C’est dans un esprit prospectif et provocateur que j’ai formulé cet avis se fondant sur un cas médiatisé. En novembre 2018, le Japonais Akihiko Kondo, se sentant ostracisé par les femmes, décida d’épouser l’hologramme humanoïde Hatsune Miku, revendiquant ainsi sa robotsexualité. Mon hypothèse se situe dans le prolongement du concept de digisexualité (attirance sexuelle pour les outils technologiques, ndlr.) développé par les sociologues Neil McArthur et Markie Twist, postulant que la digisexualité pourrait, de par son devenir mainstream, s’ériger en orientation sexuelle.
Vous y croyez vraiment?
Cette hypothèse est plausible au regard du perfectionnisme et du réalisme anthropomorphique toujours plus bluffant des robots sexuels, leur forte production et leur coût d’acquisition de plus en plus bas. Sans oublier les débats sur l’attribution d’un statut moral aux robots; attribution qui poussera certainement les activistes égalitaristes à revendiquer l’acceptation sociale de cette pratique.
Pour quelles raisons, certains en viendraient à supplanter les relations sexuelles par le seul recours à des sexbots?
Simplement parce que la robotsexualité offre à l’humain la «libre» réalisation de sa profonde nature: son caractère violent et dominateur. Toute relation humaine – y compris les relations sexuelles, – implique deux (ou plusieurs) êtres consentants, tous porteurs d’un désir et d’un pouvoir qui doivent être composés avec le désir et le pouvoir de l’autre pour justement former la «relation». Dans le cas de la robotsexualité, seuls les désirs et pouvoirs de l’être humain s’expriment. Celui-ci choisit le design corporel qu’il veut, programme au millimètre près la réalisation des fantasmes souhaités, sans oublier que le processus de drague qui précède habituellement l’acte sexuel, qui peut parfois être très pénible, est supprimé. Le partenaire sexuel n’est alors plus qu’un moyen au service de l’autre.
Selon certains observateurs, ces sexbots auraient au contraire certains avantages pour la société: réduire la prostitution, les agressions sexuelles, la frustration sexuelle, etc.

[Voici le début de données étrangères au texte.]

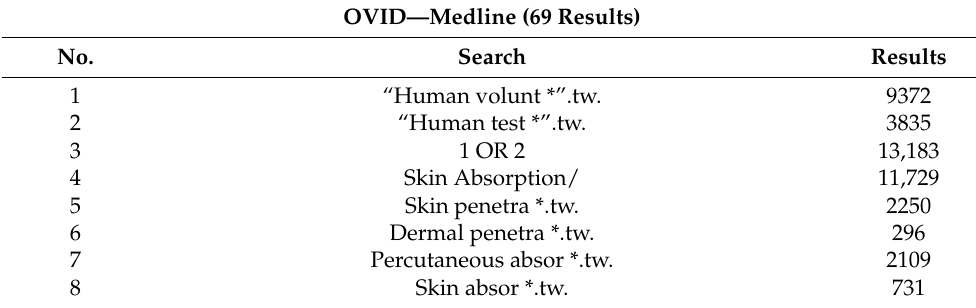
Table 1. Full systematic literature searches of the four databases. Wildcard searches are marked with an asterisk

Pour moi, ce sont là des arguments capitalo-économiques, au service d’une industrie qui doit faire du chiffre. Ce qui est parfois intriguant, c’est la contradiction qui existe au sein de ces types de promoteurs: d’une part, ils militent pour la reconnaissance sociale et morale des robots en général, et d’autre part, ils œuvrent pour l’acceptation de cette pratique robotsexuelle qui bafoue précisément ce droit d’exister. Ces êtres robotiques sont donc réduits à un rôle de bouc émissaire, destiné à absorber toutes les violences et frustrations sexuelles des humains. Ce n’est pas le modèle de société pour lequel je me bats et ce n’est pas la fonction qu’il me semble juste d’attribuer aux robots qui, ma foi, méritent un statut social plus respectueux.

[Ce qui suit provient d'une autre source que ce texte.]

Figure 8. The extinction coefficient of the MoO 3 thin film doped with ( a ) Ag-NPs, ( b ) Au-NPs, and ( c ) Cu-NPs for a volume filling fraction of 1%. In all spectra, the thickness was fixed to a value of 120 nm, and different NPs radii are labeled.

Vous êtes doctorant en éthique théologique à l’Université de Genève. Quels liens faites-vous entre la théologie et ces problématiques?
L’une des missions de la théologie est justement de montrer comment les textes sacrés, datant de plusieurs millénaires, peuvent être réinterprétés pour répondre aux enjeux de nos contextes pluriels et actuels. Sur ce questionnement éthique en particulier, la théologie protestante nous propose sa vision de la sexualité dite positive (ou morale), dont l’un des points définitionnels est le sacro-saint principe du désir amoureux réciproque. De fait, sachant que le robot ne saurait exprimer librement ce désir qui le met en mouvement érotique vers l’humain, alors tout acte robotsexuel serait immoral, et partant, théologiquement insoutenable.
Une pratique réelle?
Selon un sondage mené fin 2022 auprès de plus de 22 000 participants dans plusieurs pays par l’entreprise britannique LoveHoney, spécialisée dans l’industrie du sextoy, près d’un Suisse sur deux (40,3%) serait prêt à avoir une relation sexuelle avec un robot sexuel.
Réalisé au printemps 2023, un autre sondage, réalisé par l’entreprise américaine SexualAlpha sur un panel de 3292 personnes, indique que 37,5% des sondés seraient plus enclins à un rapport sexuel avec un robot plutôt qu’avec un partenaire de passage (30,1%). Des chiffres à prendre avec des pincettes, les sondés étant déjà en lien avec ces entreprises.